After graduating in 1980, he began his rabbinical studies at Hebrew Union College. After returning from his first year in Jerusalem, he studied for four years in Cincinnati and was ordained in 1985.
“I didn’t expect to stay in Cincinnati. I took a job at this congregation (Wise) and then the senior rabbi left to return to his hometown three years later.” Brother Kamrass never left the Queen City. Wise Temple, one of the oldest Reform congregations in America, has long been a leader in the Reforme movement. Its historic Plum Street Temple was originally constructed in1866 and is a stop on any tour of downtown Cincinnati. The suburban Wise Center also provides a contemporary and inviting place for the community.
“When my son, Micah (Ohio State, 2011), was being initiated (in 2008) the Brothers at the Eta chapter at Ohio State invited me to attend his initiation and surprise him. He walked into the room and there I was. Two years later, Micah was the chapter master, and we were both in attendance when my other son Jared (Ohio State, 2013) was initiated,” said Brother Kamrass.
While still keeping his full-time position as the senior rabbi at Wise, Brother Kamrass is now set to begin his term as president of CCAR. CCAR is the center for lifelong rabbinic learning, professional development, and resources for the 2,200 rabbis who serve more than 2 million Reform Jews throughout North America, Israel, and the world. CCAR offers rabbis opportunities for Torah study; professional development; spiritual growth and emotional well-being for themselves and their families; services such as placement, pension, mentoring, and transition training; and chevruta—a nurturing community among rabbis.
“I got involved in CCAR because I believe that when Rabbis are supported and strengthened – which can be uniquely done by peers – communities are strengthened. Over the last year, rabbis have done remarkable work – much of which we weren’t trained for. We learned on the job and our learning on the job is very public. I think Rabbis, whether working in Hillels or synagogues, have done heroic work, innovating, and experimenting.
At the same time, though, many rabbis are depleted. Some have been working from home with young children, some have had to learn how to do with a lot less resources. I think that there won’t be a clear reset – we’re not going to just go back to the way things were before the pandemic – and we’re all beginning to face it. Rabbis are energized by the creativity they’ve had to use but are depleted by the hours and effort. It’s clear that this is not a sprint, but a marathon and we have to support rabbis and help them pivot.”
While hoping to be able to travel in the future to meet his colleagues throughout the world, for now, Brother Kamrass has resigned himself to holding those meetings via zoom.

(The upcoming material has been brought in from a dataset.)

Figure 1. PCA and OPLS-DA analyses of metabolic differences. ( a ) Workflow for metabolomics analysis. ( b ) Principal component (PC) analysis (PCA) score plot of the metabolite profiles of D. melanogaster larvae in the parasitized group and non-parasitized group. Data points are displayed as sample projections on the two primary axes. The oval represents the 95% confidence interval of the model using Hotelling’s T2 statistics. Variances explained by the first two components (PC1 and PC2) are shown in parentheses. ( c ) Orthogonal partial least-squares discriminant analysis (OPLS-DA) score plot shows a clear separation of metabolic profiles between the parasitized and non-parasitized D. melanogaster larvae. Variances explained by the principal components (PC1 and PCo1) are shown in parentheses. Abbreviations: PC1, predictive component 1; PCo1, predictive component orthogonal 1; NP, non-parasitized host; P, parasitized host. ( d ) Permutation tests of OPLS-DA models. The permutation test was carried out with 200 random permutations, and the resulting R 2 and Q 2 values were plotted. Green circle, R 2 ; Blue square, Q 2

But he recognizes the opportunity that virtual meetings can bring.
“A group of about 25 of my fraternity Brothers and their spouses were planning to go to Israel together last summer. Obviously, that got canceled but can you imagine all of these years later that we were going to go to Israel together as a group…that would only happen in AEPi!
One of our chapter Brothers had a terrible illness, became blind and passed away two years ago. He was never married and had no family. I happened to be in Atlanta and went to see him in his last weeks. He told me that one of the only things he regrets in his whole life was that he had no family anymore and there was no one left to say kaddish for him.
On his yahrzeit, my fraternity Brothers and I gathered on Zoom, had a little minyan, told stories about him from years ago and said kaddish. We weren’t his best friends but that’s what fraternity Brothers do for each other.”